XXXXXXXXXXXXXXXXXPerform bivariate tests of community characteristics vs air quality (continous measures and 1/0 for poor air quality above threshold). Create multivariate models to predict air quality from community characteristics. Construct a classifier using community characteristics and evaluate its performance against the real data. XXXXXXXXXXXXXXXXX
Continuous PM2.5 outcomes by tract, mapped:
AQI.ACS.geom.WGS84 <- st_transform(AQI.ACS.geom, 4326) # FROM 4269 TO 4326 to cooperate with leaflet
palette <- colorNumeric("viridis", NULL, reverse=TRUE)
# Median PM2.5 by tract - interactive
popup_msg <- paste0(AQI.ACS.geom.WGS84$county," County, ",AQI.ACS.geom.WGS84$state,", ",AQI.ACS.geom.WGS84$NAMELSAD
,"<br>Metro Area: ",AQI.ACS.geom.WGS84$cbsa
,"<br>Median PM2.5: ",round(AQI.ACS.geom.WGS84$pm2.5_p50,digits=2))
leaflet(AQI.ACS.geom.WGS84) %>%
addPolygons(fillColor = ~palette(pm2.5_p50)
,fillOpacity = 0.9
,weight = 1.5
,color = "black"
,popup = popup_msg) %>%
addTiles() %>%
addLegend("bottomright",
pal=palette,
values=~pm2.5_p50,
title = 'PM2.5',
opacity = 1) %>%
addScaleBar()

● **Dataset content**
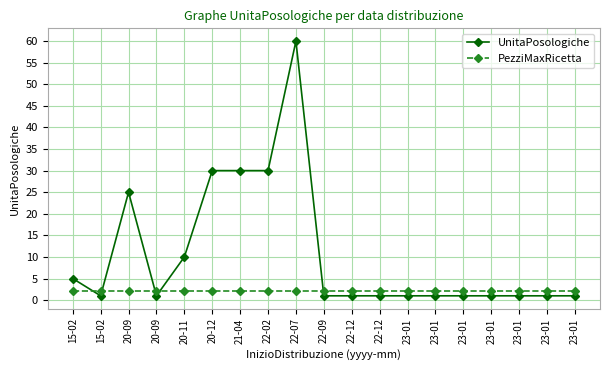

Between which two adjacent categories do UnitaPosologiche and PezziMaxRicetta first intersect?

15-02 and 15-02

● **What you should do**
Reproduce the stretch of the air quality mapping text from "XXXXXXXXXXXXXXXXXPerform bivariate tests" through "addPolygons(fillColor = ~palette(pm2.5_p50)".

● **Response**
XXXXXXXXXXXXXXXXXPerform bivariate tests of community characteristics vs air quality (continous measures and 1/0 for poor air quality above threshold). Create multivariate models to predict air quality from community characteristics. Construct a classifier using community characteristics and evaluate its performance against the real data. XXXXXXXXXXXXXXXXX
Continuous PM2.5 outcomes by tract, mapped:
AQI.ACS.geom.WGS84 <- st_transform(AQI.ACS.geom, 4326) # FROM 4269 TO 4326 to cooperate with leaflet
palette <- colorNumeric("viridis", NULL, reverse=TRUE)
# Median PM2.5 by tract - interactive
popup_msg <- paste0(AQI.ACS.geom.WGS84$county," County, ",AQI.ACS.geom.WGS84$state,", ",AQI.ACS.geom.WGS84$NAMELSAD
,"<br>Metro Area: ",AQI.ACS.geom.WGS84$cbsa
,"<br>Median PM2.5: ",round(AQI.ACS.geom.WGS84$pm2.5_p50,digits=2))
leaflet(AQI.ACS.geom.WGS84) %>%
addPolygons(fillColor = ~palette(pm2.5_p50)